▸ **Directions for this task**: Every line from the one with "monospace -> none;" through the end of the material below, both ends included, should be transcribed exactly, without pictures.
################
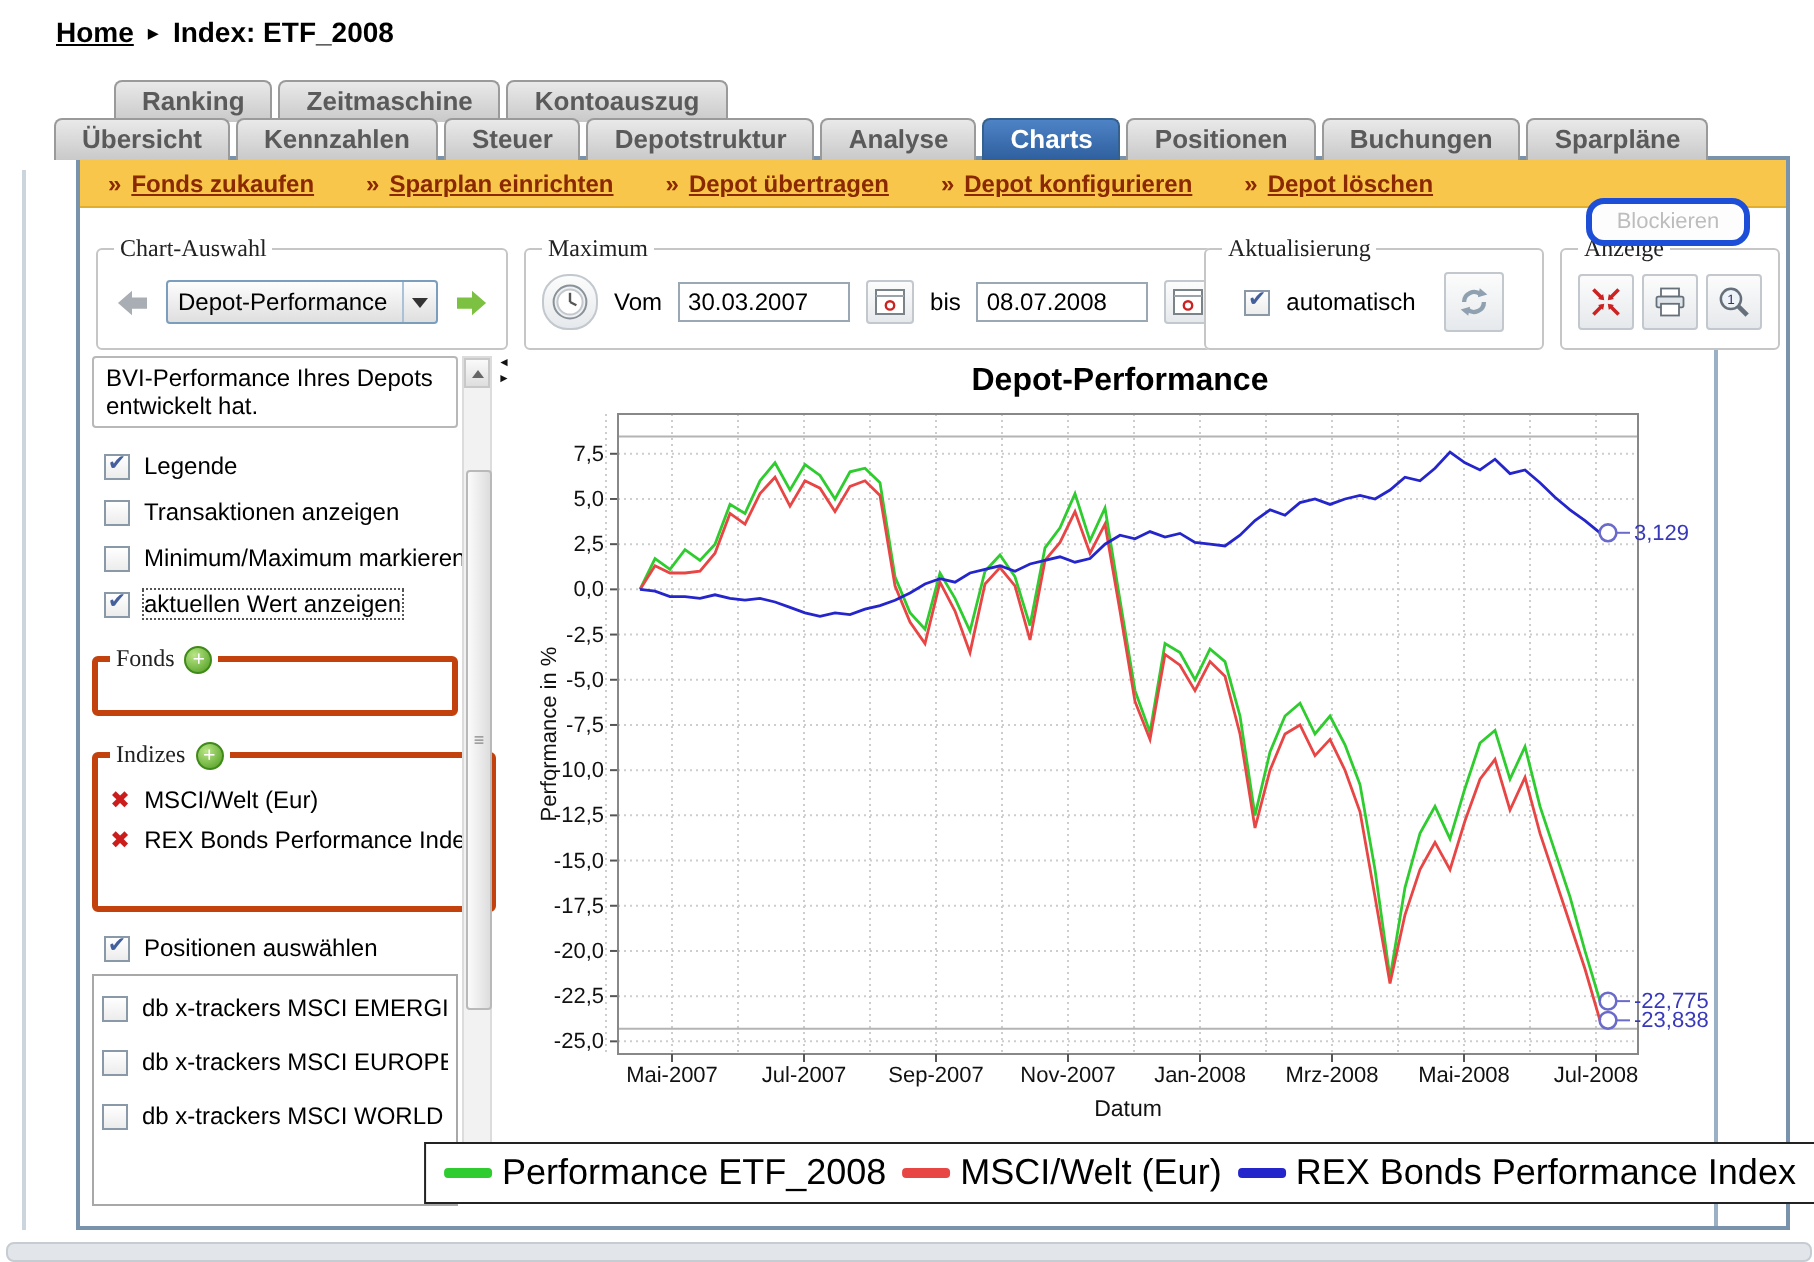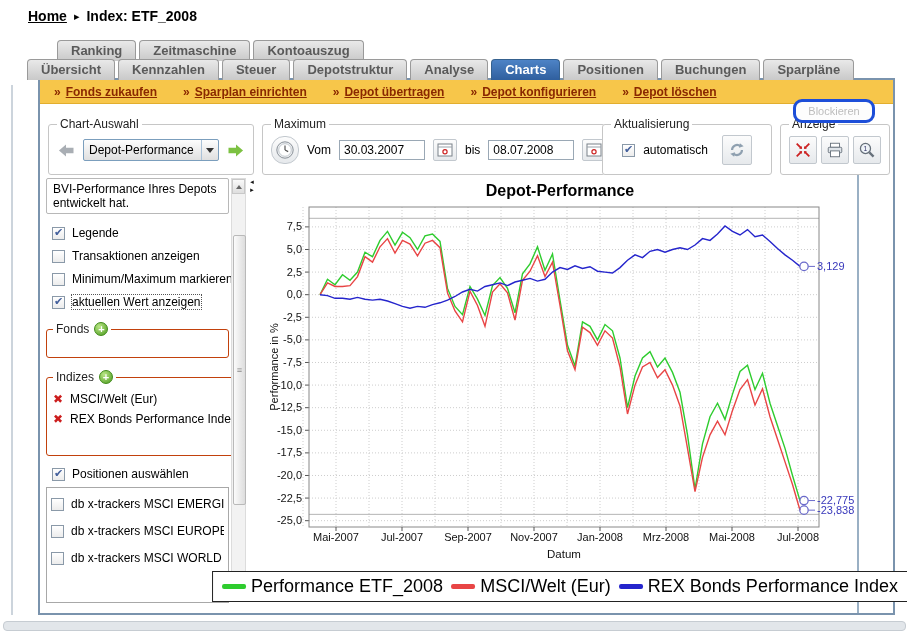"Chart-Auswahl" fieldset legend { font-family: none -> Liberation Serif, serif }
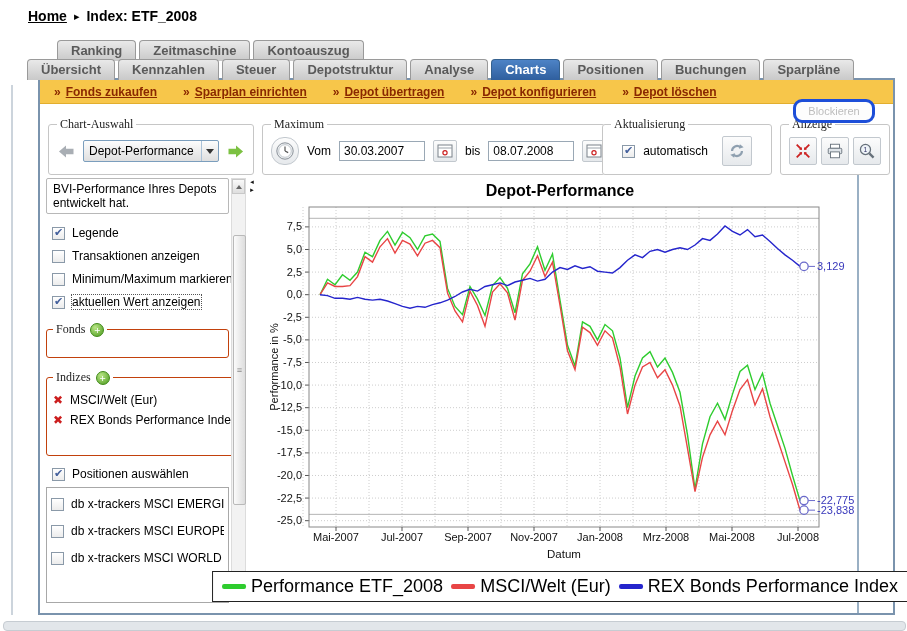"Fonds" .sb-fieldset { border: 1px solid #c2410c -> 3px solid #c2410c }
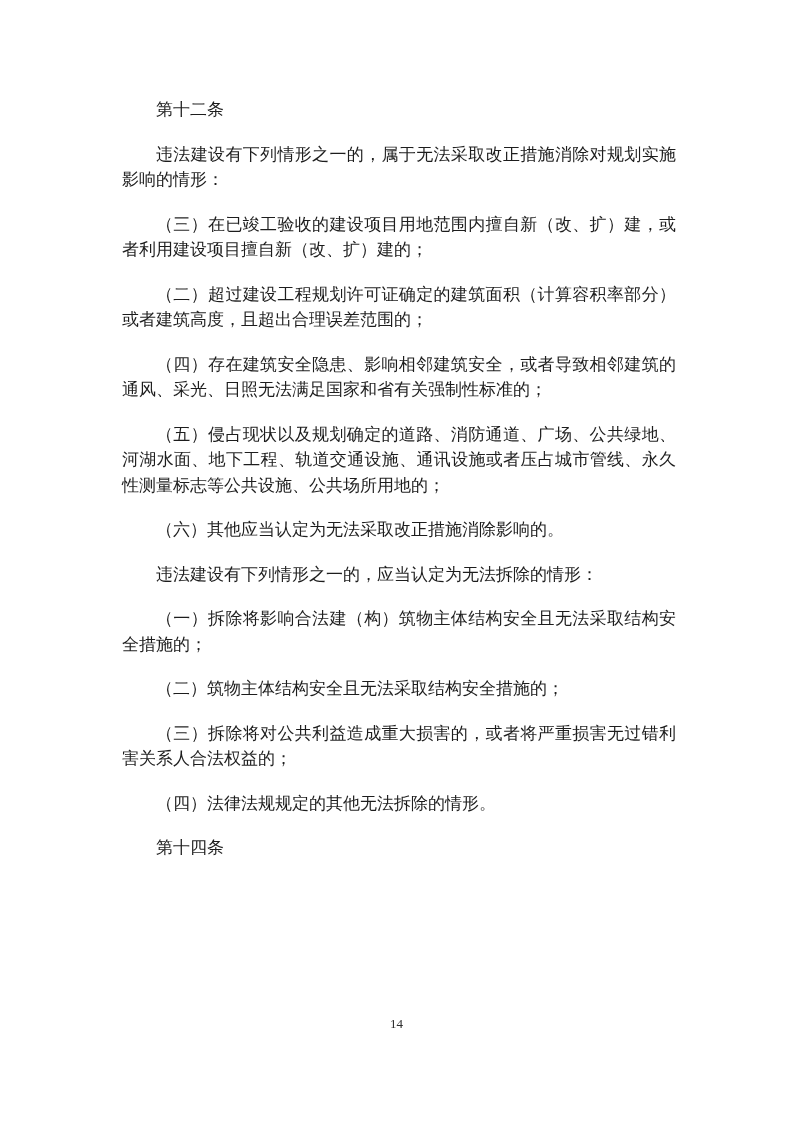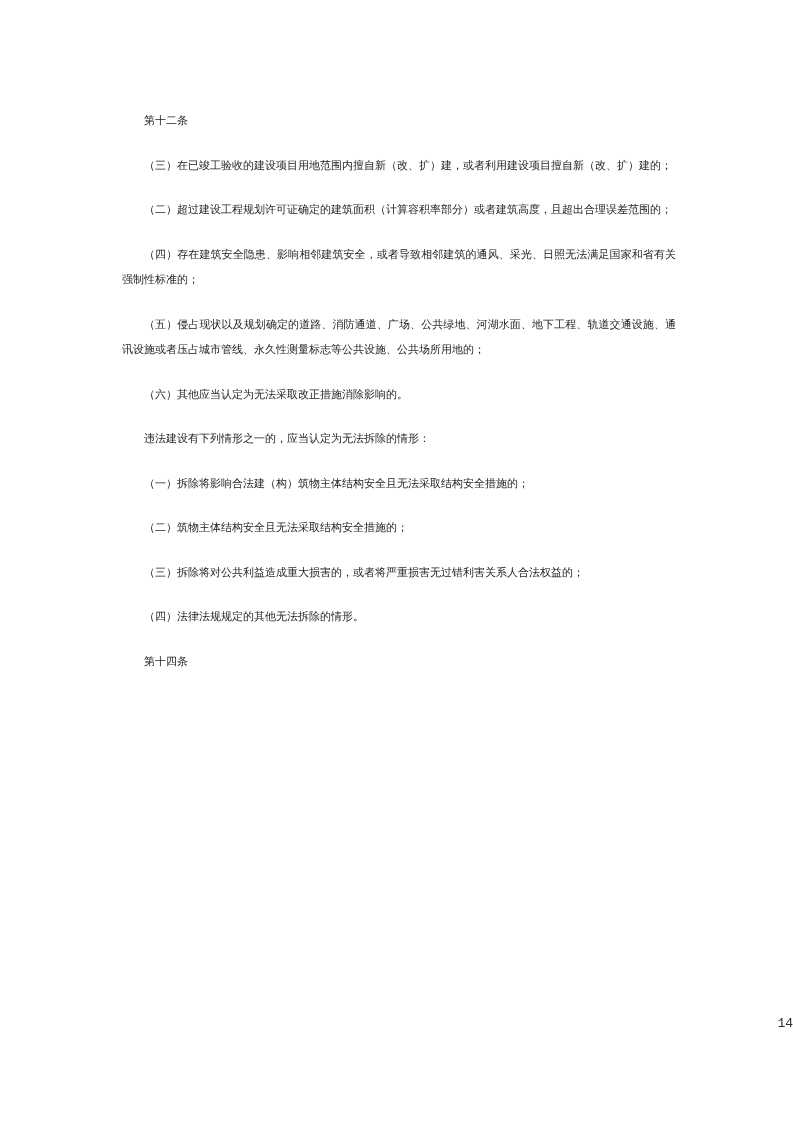"第十二条" .para { font-family: Liberation Mono, monospace -> none; font-size: 11px -> 17px; margin: 12px 0 19px 0 -> 0 0 19px 0 }
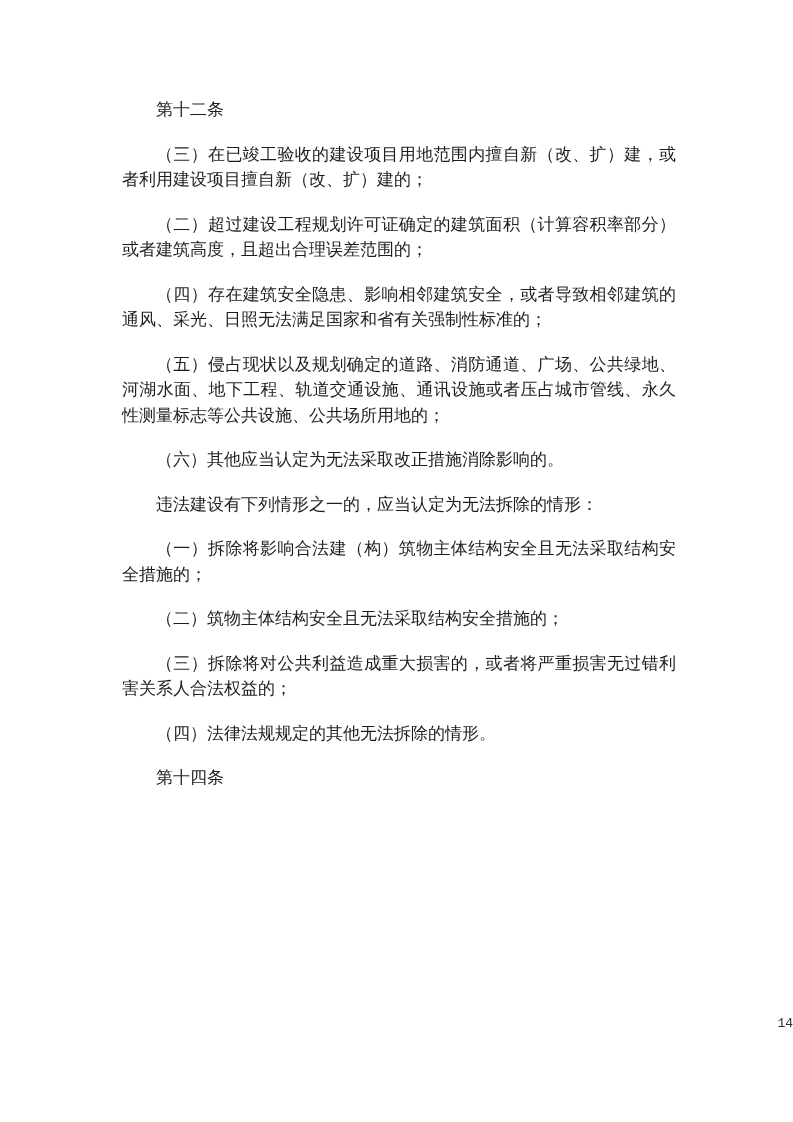"违法建设有下列情形之一的，属于无法采取改正措施消除对规划实施影响的情形：" p.para { html: none -> <p>违法建设有下列情形之一的，属于无法采取改正措施消除对规划实施影响的情形：</p> }
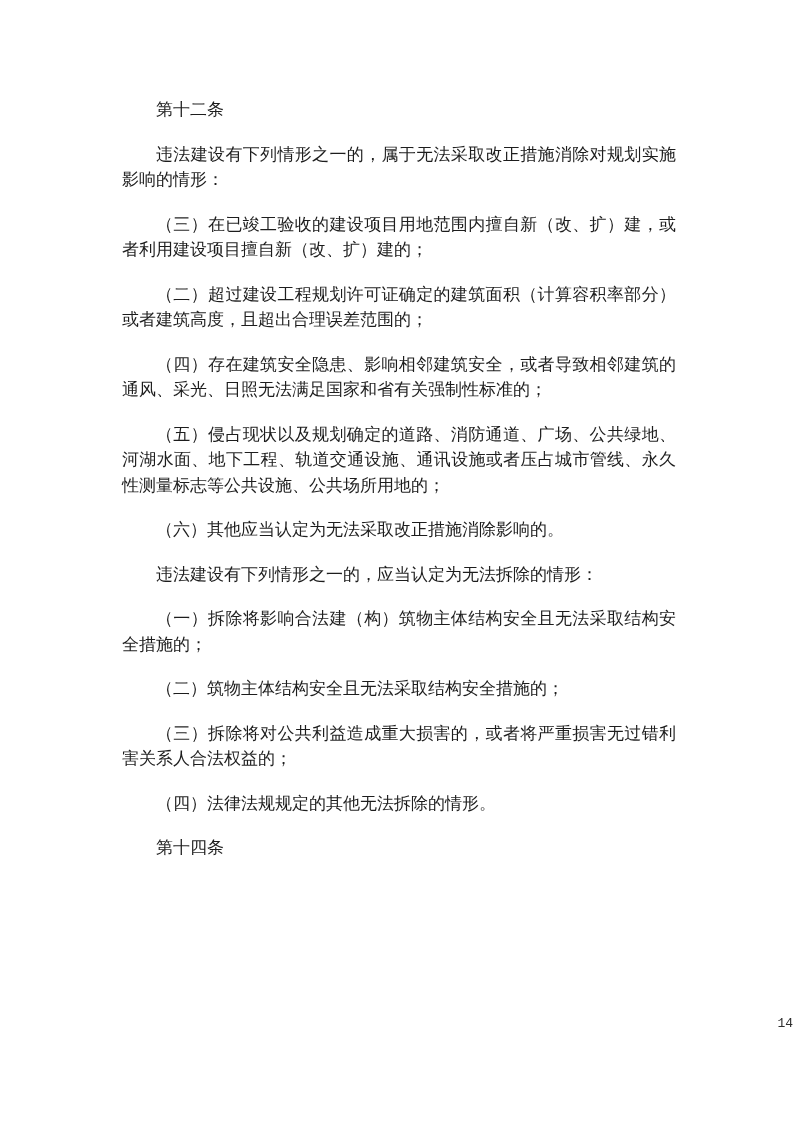"14" .footer { font-family: Liberation Mono, monospace -> Liberation Serif, serif; text-align: right -> center }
################
▸ **Result**:
"第十二条" .para { font-family: Liberation Mono, monospace -> none; font-size: 11px -> 17px; margin: 12px 0 19px 0 -> 0 0 19px 0 }
"违法建设有下列情形之一的，属于无法采取改正措施消除对规划实施影响的情形：" p.para { html: none -> <p>违法建设有下列情形之一的，属于无法采取改正措施消除对规划实施影响的情形：</p> }
"14" .footer { font-family: Liberation Mono, monospace -> Liberation Serif, serif; text-align: right -> center }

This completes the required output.